Anyone with a passing interest in literature might wonder why we're drawing attention to Not So Bad, right now, since it's been around for a couple of years and anyone with an eye even half open must've noticed that already, and so yeah, it's the sad fucking best OUTSIDELEFT can do to be, as they say, a day late and a dollar short in drawing attention to this hugely significant, scary collection of first person rape, sexual assault and harassment stories, written with grace, fortitude, dignity, resilience and resignation now, often underpinned with a chilling self-analysis, and gathered together by the amazing Roxane Gay.
This is not a book for passers by, it's not for those people dithering around on the other side of your garden fence, it's not like that. This is a book documenting an epidemic, the tiniest fraction of an epidemic. One of the ones our world accepts, probably as a cost of doing business, or something.
How the authors here have managed it, to share what happens after, long after, is a testimony to them. Nothing bad has happened to me ever and I have no trouble dismantling myself. So, how they hold it together...?
Wherever I go and sometimes that's a lot of places, and whenever I get there and begin to talk about Roxane Gay's Not So Bad, I so often get a blank look. Like, never heard of it look - the one I wear almost invariably when DJ Hothouse Malkin sends over a slice of classic vintage jazz-funk for me to hear.

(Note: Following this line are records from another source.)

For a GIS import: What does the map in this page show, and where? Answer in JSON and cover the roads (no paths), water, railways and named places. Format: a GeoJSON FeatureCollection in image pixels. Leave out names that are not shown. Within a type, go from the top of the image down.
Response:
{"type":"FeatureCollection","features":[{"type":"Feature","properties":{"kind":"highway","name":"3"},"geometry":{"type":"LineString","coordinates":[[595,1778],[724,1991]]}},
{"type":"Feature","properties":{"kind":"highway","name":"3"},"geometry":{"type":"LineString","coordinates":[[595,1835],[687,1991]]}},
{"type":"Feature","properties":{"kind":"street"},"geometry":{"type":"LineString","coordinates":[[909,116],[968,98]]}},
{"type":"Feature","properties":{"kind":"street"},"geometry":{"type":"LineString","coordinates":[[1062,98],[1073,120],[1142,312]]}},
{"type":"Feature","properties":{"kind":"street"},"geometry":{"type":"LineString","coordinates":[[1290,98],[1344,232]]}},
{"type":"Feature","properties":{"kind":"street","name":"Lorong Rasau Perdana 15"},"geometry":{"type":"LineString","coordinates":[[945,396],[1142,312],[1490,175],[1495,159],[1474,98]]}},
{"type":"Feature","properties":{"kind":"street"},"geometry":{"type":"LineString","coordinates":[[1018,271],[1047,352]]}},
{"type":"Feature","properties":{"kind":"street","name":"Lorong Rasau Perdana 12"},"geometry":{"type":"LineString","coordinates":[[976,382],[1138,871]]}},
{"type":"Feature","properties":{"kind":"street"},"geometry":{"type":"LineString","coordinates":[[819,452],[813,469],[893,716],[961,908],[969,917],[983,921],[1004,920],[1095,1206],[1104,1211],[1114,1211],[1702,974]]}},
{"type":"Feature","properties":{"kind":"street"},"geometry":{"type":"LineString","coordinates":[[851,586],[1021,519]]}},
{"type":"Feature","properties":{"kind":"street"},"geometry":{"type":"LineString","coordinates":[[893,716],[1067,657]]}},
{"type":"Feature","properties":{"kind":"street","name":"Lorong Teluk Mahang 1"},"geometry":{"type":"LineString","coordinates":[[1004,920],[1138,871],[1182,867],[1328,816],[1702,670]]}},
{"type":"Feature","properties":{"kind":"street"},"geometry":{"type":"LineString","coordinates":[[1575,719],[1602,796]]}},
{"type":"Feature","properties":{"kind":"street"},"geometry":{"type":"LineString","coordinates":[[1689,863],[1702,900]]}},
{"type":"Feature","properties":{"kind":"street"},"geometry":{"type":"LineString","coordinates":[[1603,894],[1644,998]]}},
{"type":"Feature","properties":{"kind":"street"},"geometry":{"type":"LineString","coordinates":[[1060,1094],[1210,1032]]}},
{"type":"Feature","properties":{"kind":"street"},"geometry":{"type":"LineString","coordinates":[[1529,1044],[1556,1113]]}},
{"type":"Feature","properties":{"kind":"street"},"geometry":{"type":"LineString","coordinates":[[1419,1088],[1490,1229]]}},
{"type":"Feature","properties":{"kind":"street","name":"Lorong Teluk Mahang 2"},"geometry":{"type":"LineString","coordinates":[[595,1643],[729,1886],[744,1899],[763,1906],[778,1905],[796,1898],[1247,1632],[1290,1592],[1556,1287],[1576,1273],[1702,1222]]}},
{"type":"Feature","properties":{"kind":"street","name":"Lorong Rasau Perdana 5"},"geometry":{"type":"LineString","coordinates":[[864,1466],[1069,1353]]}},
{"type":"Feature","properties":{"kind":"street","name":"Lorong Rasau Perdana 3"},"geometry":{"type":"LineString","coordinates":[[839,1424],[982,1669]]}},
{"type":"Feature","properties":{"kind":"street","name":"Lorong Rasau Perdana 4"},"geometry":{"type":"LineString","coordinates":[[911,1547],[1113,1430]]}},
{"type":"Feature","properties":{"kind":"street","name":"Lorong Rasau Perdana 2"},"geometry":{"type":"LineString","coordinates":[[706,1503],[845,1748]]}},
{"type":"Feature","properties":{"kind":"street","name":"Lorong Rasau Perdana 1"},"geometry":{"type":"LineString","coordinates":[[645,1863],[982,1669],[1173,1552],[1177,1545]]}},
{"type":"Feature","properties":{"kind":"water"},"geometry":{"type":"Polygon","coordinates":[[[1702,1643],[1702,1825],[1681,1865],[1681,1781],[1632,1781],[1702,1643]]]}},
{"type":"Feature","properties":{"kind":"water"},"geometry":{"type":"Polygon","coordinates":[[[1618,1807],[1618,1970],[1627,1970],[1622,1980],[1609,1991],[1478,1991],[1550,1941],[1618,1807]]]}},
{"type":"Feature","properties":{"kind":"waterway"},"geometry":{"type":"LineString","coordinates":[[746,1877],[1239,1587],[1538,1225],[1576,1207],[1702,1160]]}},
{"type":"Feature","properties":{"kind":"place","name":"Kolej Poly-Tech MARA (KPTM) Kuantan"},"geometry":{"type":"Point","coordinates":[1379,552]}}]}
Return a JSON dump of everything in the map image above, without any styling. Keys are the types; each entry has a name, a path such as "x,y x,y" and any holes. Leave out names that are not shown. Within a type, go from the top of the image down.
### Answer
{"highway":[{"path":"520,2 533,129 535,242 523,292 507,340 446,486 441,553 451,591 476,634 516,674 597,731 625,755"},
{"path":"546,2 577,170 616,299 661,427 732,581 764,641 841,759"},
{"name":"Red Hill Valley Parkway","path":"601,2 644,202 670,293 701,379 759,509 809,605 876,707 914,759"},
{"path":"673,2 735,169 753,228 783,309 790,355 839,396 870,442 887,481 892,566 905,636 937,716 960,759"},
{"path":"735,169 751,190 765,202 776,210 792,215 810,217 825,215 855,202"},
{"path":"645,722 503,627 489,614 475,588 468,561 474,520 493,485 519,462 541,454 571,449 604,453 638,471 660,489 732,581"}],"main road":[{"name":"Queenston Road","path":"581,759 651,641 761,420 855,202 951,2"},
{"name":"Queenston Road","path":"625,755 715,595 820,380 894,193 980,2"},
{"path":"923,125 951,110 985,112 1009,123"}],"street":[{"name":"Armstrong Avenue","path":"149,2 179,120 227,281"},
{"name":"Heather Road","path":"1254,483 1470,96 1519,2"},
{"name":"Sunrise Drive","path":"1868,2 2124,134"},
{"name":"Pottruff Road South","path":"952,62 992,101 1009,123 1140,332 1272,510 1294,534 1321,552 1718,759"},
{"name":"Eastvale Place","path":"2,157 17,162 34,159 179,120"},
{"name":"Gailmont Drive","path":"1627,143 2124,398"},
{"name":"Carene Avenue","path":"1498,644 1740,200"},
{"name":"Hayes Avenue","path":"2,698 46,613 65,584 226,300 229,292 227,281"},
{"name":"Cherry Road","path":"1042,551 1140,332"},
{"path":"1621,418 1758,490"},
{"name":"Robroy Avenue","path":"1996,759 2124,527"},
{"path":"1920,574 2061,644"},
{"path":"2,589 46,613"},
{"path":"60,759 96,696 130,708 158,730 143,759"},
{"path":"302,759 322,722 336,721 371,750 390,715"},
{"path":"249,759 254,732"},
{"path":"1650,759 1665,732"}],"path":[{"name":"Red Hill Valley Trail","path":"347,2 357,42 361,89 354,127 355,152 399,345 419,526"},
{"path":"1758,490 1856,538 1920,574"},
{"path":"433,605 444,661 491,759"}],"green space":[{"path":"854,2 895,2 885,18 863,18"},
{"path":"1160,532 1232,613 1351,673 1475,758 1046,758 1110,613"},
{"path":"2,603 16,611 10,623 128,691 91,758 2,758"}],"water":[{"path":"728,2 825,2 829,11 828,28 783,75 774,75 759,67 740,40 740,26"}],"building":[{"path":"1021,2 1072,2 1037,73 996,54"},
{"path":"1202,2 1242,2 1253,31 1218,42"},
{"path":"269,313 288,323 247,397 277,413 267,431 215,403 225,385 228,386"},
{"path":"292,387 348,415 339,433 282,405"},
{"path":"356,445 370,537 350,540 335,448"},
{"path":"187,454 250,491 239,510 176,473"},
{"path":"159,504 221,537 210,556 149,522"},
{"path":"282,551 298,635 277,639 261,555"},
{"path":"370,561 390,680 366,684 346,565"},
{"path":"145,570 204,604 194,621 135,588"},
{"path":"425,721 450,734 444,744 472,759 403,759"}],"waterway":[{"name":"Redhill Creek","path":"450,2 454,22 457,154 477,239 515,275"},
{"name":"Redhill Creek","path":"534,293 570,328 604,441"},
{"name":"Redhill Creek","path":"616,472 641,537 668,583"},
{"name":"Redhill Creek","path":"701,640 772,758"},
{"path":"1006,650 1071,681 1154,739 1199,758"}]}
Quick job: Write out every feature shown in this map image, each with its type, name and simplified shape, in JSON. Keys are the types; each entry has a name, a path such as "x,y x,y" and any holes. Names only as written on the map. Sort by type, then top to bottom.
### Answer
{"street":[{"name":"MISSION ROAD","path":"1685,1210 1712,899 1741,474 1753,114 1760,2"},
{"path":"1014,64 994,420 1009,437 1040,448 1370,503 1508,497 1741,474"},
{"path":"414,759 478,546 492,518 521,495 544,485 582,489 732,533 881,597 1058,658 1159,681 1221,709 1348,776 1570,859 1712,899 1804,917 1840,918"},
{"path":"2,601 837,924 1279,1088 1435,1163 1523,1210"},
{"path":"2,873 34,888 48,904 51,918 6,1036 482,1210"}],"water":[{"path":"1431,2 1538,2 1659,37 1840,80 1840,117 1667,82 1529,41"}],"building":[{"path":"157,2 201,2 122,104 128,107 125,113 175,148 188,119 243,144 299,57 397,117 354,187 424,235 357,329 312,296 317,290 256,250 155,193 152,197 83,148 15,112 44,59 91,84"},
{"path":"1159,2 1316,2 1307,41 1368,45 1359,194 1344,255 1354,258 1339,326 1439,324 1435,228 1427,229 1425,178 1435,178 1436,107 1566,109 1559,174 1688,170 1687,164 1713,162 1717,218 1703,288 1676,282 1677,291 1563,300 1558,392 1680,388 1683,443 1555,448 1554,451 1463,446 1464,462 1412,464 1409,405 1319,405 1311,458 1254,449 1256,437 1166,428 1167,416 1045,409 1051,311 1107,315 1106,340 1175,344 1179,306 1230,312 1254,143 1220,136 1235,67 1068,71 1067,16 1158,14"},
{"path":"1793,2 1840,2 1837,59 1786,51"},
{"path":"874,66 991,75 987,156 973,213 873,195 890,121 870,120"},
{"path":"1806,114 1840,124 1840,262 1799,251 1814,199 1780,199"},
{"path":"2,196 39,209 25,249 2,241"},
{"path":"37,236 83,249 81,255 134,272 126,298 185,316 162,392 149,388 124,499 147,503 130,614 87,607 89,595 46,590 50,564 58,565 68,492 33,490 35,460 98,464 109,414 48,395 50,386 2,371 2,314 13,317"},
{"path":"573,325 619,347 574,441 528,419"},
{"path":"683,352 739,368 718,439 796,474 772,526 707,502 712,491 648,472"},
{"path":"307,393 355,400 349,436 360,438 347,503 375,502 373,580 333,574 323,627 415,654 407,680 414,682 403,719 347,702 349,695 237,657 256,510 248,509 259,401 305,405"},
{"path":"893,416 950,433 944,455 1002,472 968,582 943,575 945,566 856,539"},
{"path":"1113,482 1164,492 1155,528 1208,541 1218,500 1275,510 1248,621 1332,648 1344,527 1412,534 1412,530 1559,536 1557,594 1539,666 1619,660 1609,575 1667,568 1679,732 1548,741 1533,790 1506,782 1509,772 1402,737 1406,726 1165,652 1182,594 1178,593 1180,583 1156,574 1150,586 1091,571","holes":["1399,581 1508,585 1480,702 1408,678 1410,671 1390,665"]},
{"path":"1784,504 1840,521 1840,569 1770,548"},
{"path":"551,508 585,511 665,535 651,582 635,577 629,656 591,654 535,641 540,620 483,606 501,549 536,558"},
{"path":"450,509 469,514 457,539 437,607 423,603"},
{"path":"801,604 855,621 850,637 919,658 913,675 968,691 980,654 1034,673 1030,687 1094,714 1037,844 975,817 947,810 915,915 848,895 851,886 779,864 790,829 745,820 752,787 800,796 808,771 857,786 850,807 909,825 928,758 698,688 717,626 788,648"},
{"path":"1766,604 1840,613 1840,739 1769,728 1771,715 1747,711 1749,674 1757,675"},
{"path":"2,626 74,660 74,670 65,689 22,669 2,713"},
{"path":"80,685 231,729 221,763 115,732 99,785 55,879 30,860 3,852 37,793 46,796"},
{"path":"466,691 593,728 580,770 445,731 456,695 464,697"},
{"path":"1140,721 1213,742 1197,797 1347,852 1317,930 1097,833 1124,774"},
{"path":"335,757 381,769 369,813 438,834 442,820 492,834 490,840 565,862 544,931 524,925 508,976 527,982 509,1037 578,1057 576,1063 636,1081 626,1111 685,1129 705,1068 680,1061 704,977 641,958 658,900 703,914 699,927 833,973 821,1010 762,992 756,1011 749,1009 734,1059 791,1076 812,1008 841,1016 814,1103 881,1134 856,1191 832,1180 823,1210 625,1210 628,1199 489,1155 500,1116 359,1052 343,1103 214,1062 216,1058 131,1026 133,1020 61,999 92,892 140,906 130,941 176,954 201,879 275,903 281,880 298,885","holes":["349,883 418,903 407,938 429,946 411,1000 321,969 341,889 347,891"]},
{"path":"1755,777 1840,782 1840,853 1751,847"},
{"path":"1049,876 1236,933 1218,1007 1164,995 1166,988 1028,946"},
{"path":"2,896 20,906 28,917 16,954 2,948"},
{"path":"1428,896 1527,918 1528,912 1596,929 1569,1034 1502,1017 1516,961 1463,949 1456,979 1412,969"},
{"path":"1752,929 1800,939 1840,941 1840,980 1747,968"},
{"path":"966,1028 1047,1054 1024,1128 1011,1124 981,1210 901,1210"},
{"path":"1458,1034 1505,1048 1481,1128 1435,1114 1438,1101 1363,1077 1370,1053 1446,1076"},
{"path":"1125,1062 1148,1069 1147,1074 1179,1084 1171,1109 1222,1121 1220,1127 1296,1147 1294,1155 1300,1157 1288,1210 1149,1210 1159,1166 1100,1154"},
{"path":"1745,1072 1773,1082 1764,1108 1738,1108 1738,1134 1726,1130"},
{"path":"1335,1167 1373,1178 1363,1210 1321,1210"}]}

I miss out on a lot that should be unmissable and maybe you do too.
Anyway and also, I think we're pretty keen on the idea of reviewing books that are available for free at a local library and more specifically, and this is enormously limiting, perverse just to erect such arbitrary rule, I know, free in our case using our library's Borrow Box, which if this is another thing you don't already know, is like Kindle software without fees... You know Kindle, you 'buy' books but what if you stop using the platform? So... Borrow Box, round here is it. Go sign up if you aren't using it already and go too, to get hold of a copy of Roxane Gay's Not So Bad. If you're a man, woman, child, parent, friend... You need this book in your life. If you're a parent this is a book to give your children.
There are great writers in the world, Roxane Gay is one of them. Roxane writes fiction but perhaps is best known for her the non-fiction best sellers, Hunger, and Bad Feminist. She also co-wrote with Yona Harvey, Marvel comics' World of Wakanda. I think Roxane Gay can maybe do anything. Hannah Jane Parkinson is a great writer too, and her year-or-so-old piece about Not So Bad is here in the Guardian, and is where you could begin if you don't believe you need this book in your life.